Pop critic says Bad Bunny embodies global shift in music
Jon Caramanica, The New York Times pop critic, said ahead of the Grammys on Sunday that he feels “this should be Bad Bunny’s year,” noting the artist is Puerto Rican, sings and raps almost entirely in Spanish, is nominated in the biggest categories and is set to headline the Super Bowl a week later.
Caramanica told the paper that Bad Bunny’s rise came at the confluence of two forces: the internet as a distribution platform and streaming’s ability to link language communities. The article notes Bad Bunny is the most-streamed artist on the planet and compares his timing to acts like BTS and the global spread of K-pop.
He also highlighted social media’s role in shaping pop today, saying that platforms such as TikTok have become a standard proving ground; the Best New Artist nominees include figures who started on social media or received big boosts there, including Addison Rae, Katseye and Sombr.

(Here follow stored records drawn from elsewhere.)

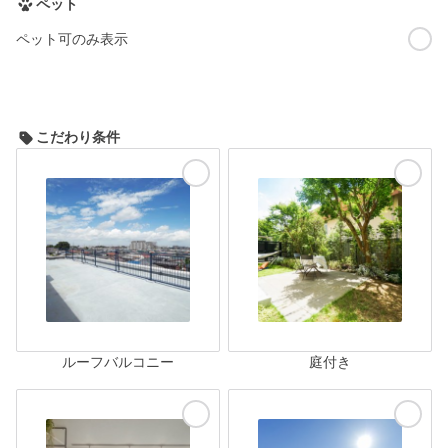
ペット
ペット可のみ表示
こだわり条件
ルーフバルコニー
庭付き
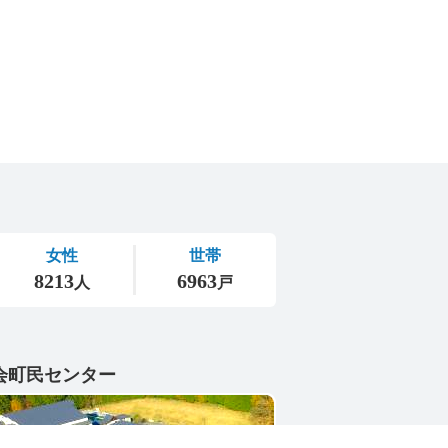
会町民センター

On artificial intelligence, Caramanica said A.I. is already present in music in small, functional ways—lyric suggestions, backing vocals, a “fake choir”—and that near-term uses will likely be as studio scaffolding rather than wholly generative art. He added that A.I. might become better at making music “right” but not at making it “wrong,” and that being wrong is where innovation often occurs.